■ 読解文
近年、ビタミンDはさまざまな健康パワーが明らかになり、注目を集めています。日本人に不足しがちな栄養素であるビタミンDの優れた働きと、食事や習慣などからどう摂取すればいいのか、まとめました。
ビタミンDは、カルシウムの吸収を促して「骨を丈夫にする」、ウイルスや細菌に対して過剰な免疫反応を抑え「免疫機能を調整する」といった力で知られてきましたが、近年新たな働きをもつことがわかってきました。
その1)ビタミンDの認知症予防に期待
米国国立アルツハイマー病医療センターに登録された高齢者(認知症でない)を10年間追跡調査した結果、ビタミンDを摂取していた高齢者は摂取していない高齢者に比べて認知症の発症が最大40%少ないことが明らかになりました。ビタミンDの効果は、男性より女性に顕著に表れたといいます。
その2)ビタミンDで糖尿病リスクが低下
米国内科学会(ACP)によると、3年間の追跡調査で血中のビタミンD濃度の高い人は「2型糖尿病の発症リスクが低い」という結果が出たそうです。ビタミンDの補給により、糖尿病を予防したり、発症を遅らせたりする効果が期待できるとされています。
その3)ビタミンDが心臓病リスクを軽減
オーストラリアのメルボルン大学、シドニー大学などの研究では、ビタミンDを摂取している高齢者は摂取していない高齢者に比べて、心臓発作の発生率が19%低いことがわかりました。徳島大学循環器内科の心不全入院例においても、ビタミンD補給を受けた患者は非投与の患者と比べ、院内死亡率が低いと報告されています。
その4)ビタミンDがうつ病の予防に
近年、ビタミンDは心や神経に関わる脳内物質セロトニンをコントロールし、メンタルやうつ症状を調整することが明らかになっています。日本でも日照時間の短い冬は、「冬季うつ」という抑うつ症状の患者が増えていることがわかっています。

■ 提供データ
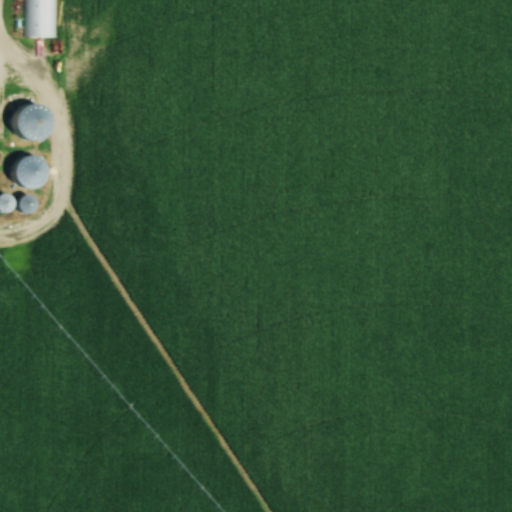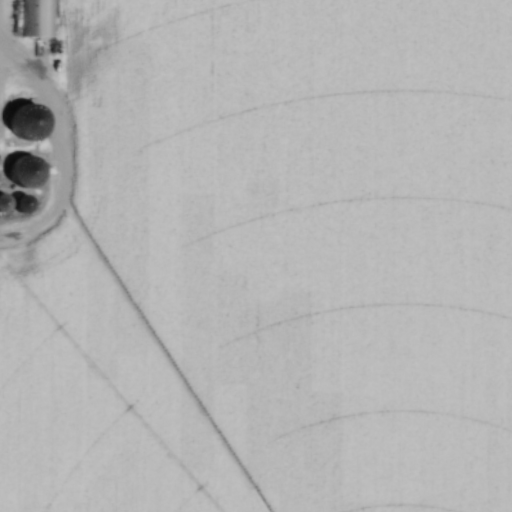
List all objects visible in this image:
building: (39, 18)
building: (28, 123)
building: (18, 172)
building: (1, 201)
building: (17, 205)
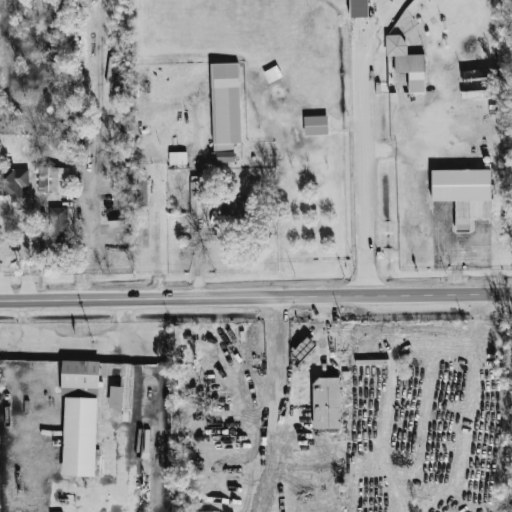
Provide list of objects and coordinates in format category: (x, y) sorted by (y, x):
road: (372, 18)
building: (402, 55)
building: (407, 62)
building: (224, 111)
building: (315, 125)
road: (363, 148)
building: (177, 158)
building: (52, 179)
building: (13, 182)
building: (463, 193)
building: (464, 193)
building: (234, 207)
building: (57, 225)
road: (80, 249)
road: (12, 250)
road: (25, 253)
road: (453, 266)
road: (255, 298)
road: (77, 347)
road: (130, 353)
road: (277, 370)
building: (80, 374)
building: (115, 397)
road: (123, 397)
road: (134, 397)
building: (325, 403)
building: (79, 437)
road: (119, 496)
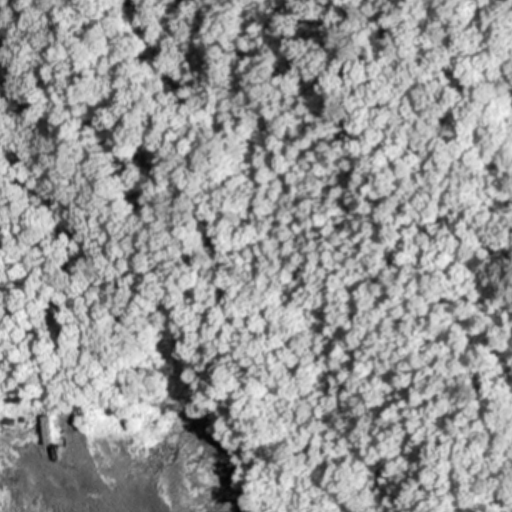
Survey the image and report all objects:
quarry: (151, 439)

■ 課題の要件
ビタミンDの健康効果についての読解文を、最後の文の後から書き進めよ。 記録は使わなくてよい。

■ 演習の解答
さまざまな力をもつビタミンDですが、脂溶性ビタミンであり、過剰摂取をすると健康障害が起こることもあります。食品から気軽に摂取できるので、サプリメントだけに頼らないようにしましょう。
■ビタミンDが多く含まれる食材
- きのこ類(きくらげ、乾燥しいたけ、まいたけ等)
- 魚介類(紅鮭、まいわし、あんこうの肝、しらす干し等)
- 卵類(鶏卵、うずらの卵等)
- 乳製品(牛乳、チーズ等)
ビタミンDの1日の摂取量は8.5㎍(マイクログラム)が目安ですが、日本人の摂取量はやや少ないため、バランスの良い食事に加えて日光浴もプラスしてはいかがでしょうか。夏場なら1日20分前後の日光浴をすれば、体内でビタミンDが生成できます。
ベランダや庭で日向ぼっこをしたり、運動がてら、太陽の下を歩いたりする時間をもち、体内でビタミンDを増やすのがおすすめです。
寒い冬は日差しも弱く、全身着こんでいて日光を感じられる機会が少ないもの。手や顔まわりだけでも意識的に日光にふれる時間をもって、心身共に元気な毎日を守りましょう。